In his honour, she has been completing her goal of running a marathon on all seven continents. Not only that, but to be the youngest person to ever achieve this. Although she is not running ultras, there have been people frown upon the marathon distance for someone so young. For me, her age is not important – it is the fact that she is doing it for a reason that is important for her.

I think ultras are not the greatest idea for kids if health is the primary focus. But when you remove that from the equation, you are offering them the option to set world records as the youngest to ever accomplish something, to get outside for hours on end, to travel and to prove to themselves that they can. In a world that is full of children who watch hours of tv, I don’t see why they would try and stop a child who would want to do hours of running. The reality is, kids love to run. And I don’t think it is in our place to stop them.


  1. says

    I couldn’t agree more. I think if kids want to run ultras then they should be allowed to. There are plenty of things kids (and adults) do that are not good for our health but achieve other goals. For example, a family might plan a night where they eat out at a restaurant once a week. This may not be exactly healthy (depending on the restaurant and what is ordered), but it can be a good bonding experience and can relieve some stress off of parents who work 40+ hours a week and just want to sit back and relax with their family for a night.
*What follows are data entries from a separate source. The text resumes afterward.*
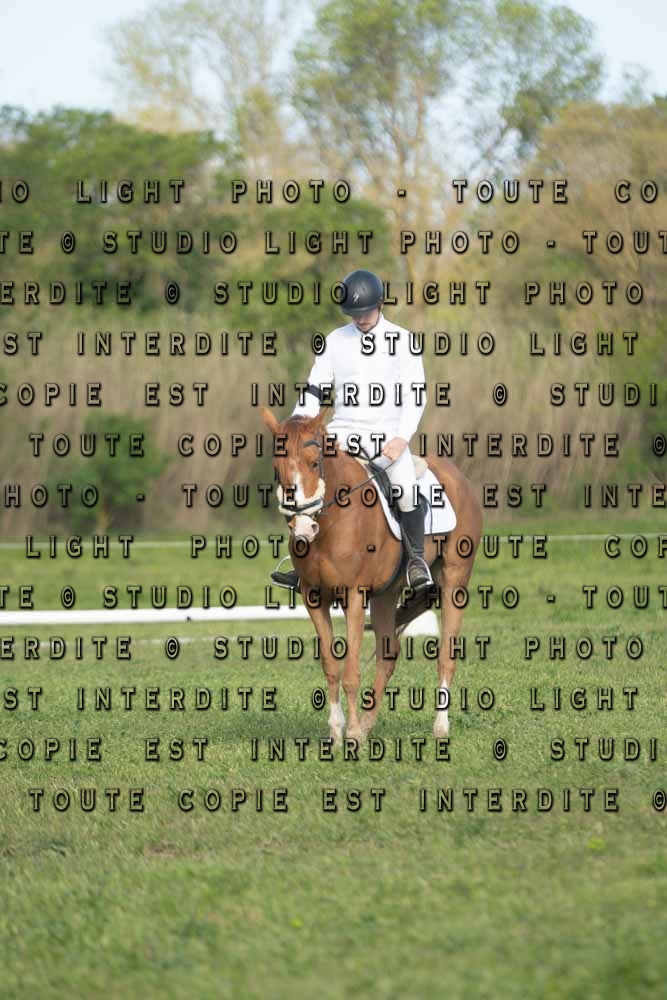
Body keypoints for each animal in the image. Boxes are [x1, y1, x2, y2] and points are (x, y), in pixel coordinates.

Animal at [262, 407, 483, 744]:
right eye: (276, 468)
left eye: (314, 463)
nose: (302, 529)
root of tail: (459, 478)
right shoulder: (315, 599)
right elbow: (331, 666)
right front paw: (337, 731)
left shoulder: (354, 596)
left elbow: (351, 671)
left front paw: (351, 734)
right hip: (385, 595)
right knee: (387, 657)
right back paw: (368, 724)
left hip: (454, 581)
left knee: (446, 655)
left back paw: (440, 727)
    I think it’s just important that a healthy approach is taken to running the ultra. People of all ages should take rest days, follow a safe training schedule, understand nutrition strategy and so on. If a child is old enough to understand and do those things (with adult supervision) then I don’t really see too much of a problem.

    • says

      So true, Kristina. Your point about the food was key, I think that if being too worried hampers the enjoyment of life, you are actually better off doing the “unhealthy” thing, such as eating out or running an ultra at a young age to capture that joie de vivre!